Another insightful chapter focuses on the role of technology in migrant networks. UCSD students Leah Muse-Orlinoff, Maximino Matus Ruiz, Chelsea Ambort, and John E. Cárdenas survey the use of public telephones, private landlines and videoconferences among migrants involved in hometown associations and local leadership committees. Not surprisingly, the authors find a rise in the use of the Internet and other technologies among youth, predicting that services like Skype and instant messaging will gain importance in the transnational community.
Migration has also affected lifestyles within the Tlacotepec community. The chapter written by Clare Appleby, Nancy Moreno and Arielle Smith suggests that stronger border control has affected women’s decisions about when to migrate. Marriage and pregnancy are also generally postponed until settling in San Diego.

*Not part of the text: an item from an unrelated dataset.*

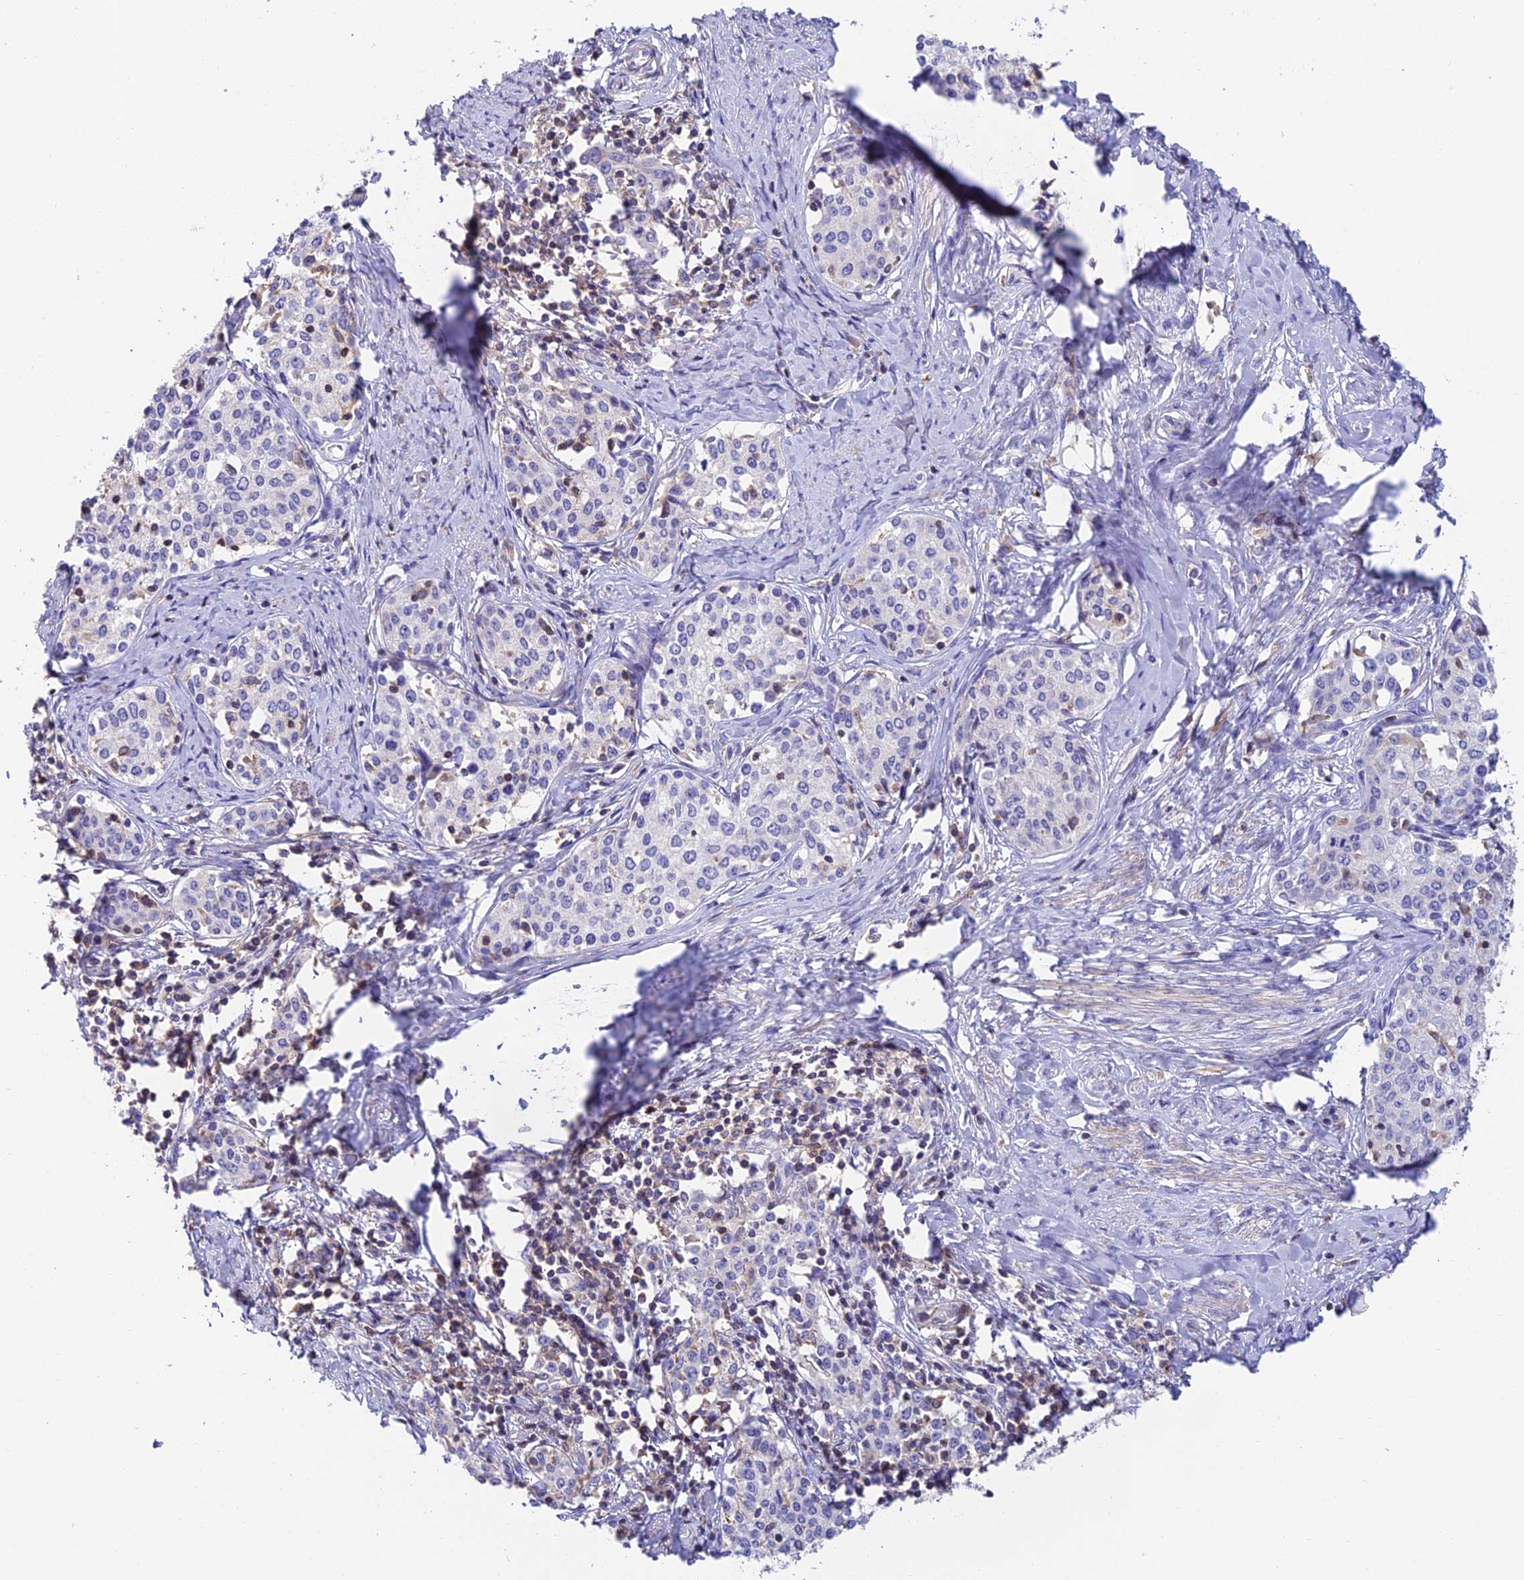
{"staining": {"intensity": "negative", "quantity": "none", "location": "none"}, "tissue": "cervical cancer", "cell_type": "Tumor cells", "image_type": "cancer", "snomed": [{"axis": "morphology", "description": "Squamous cell carcinoma, NOS"}, {"axis": "morphology", "description": "Adenocarcinoma, NOS"}, {"axis": "topography", "description": "Cervix"}], "caption": "IHC image of neoplastic tissue: human cervical adenocarcinoma stained with DAB exhibits no significant protein positivity in tumor cells.", "gene": "LPXN", "patient": {"sex": "female", "age": 52}}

On the health front, Whitney L. Duncan, Laurel Korwin, Miguel Pinedo, Eduardo González-Fagoaga, and Durga García find that although the use of traditional and alternative healers is embedded in the cultural practices of some non-migrating Tlacotepec residents, most seek treatment for serious illnesses at a government clinic. In turn, migrants then seek similar care in San Diego. However, California’s undocumented population has limited access to services, which contributes to high rates of non-life threatening illnesses such as depression and anxiety and problems of alcohol and drug abuse.
Overall, the book is an excellent resource for immigration practitioners and researchers. But it would have benefited from a conclusion that better summed up the research and tied together the individual chapters. A consolidated bibliography and an overview of data analysis methods would similarly help academic readers identify new avenues for study. Still, considering the minimal amount of scholarly attention paid to indigenous migration, this book represents a major addition to the literature.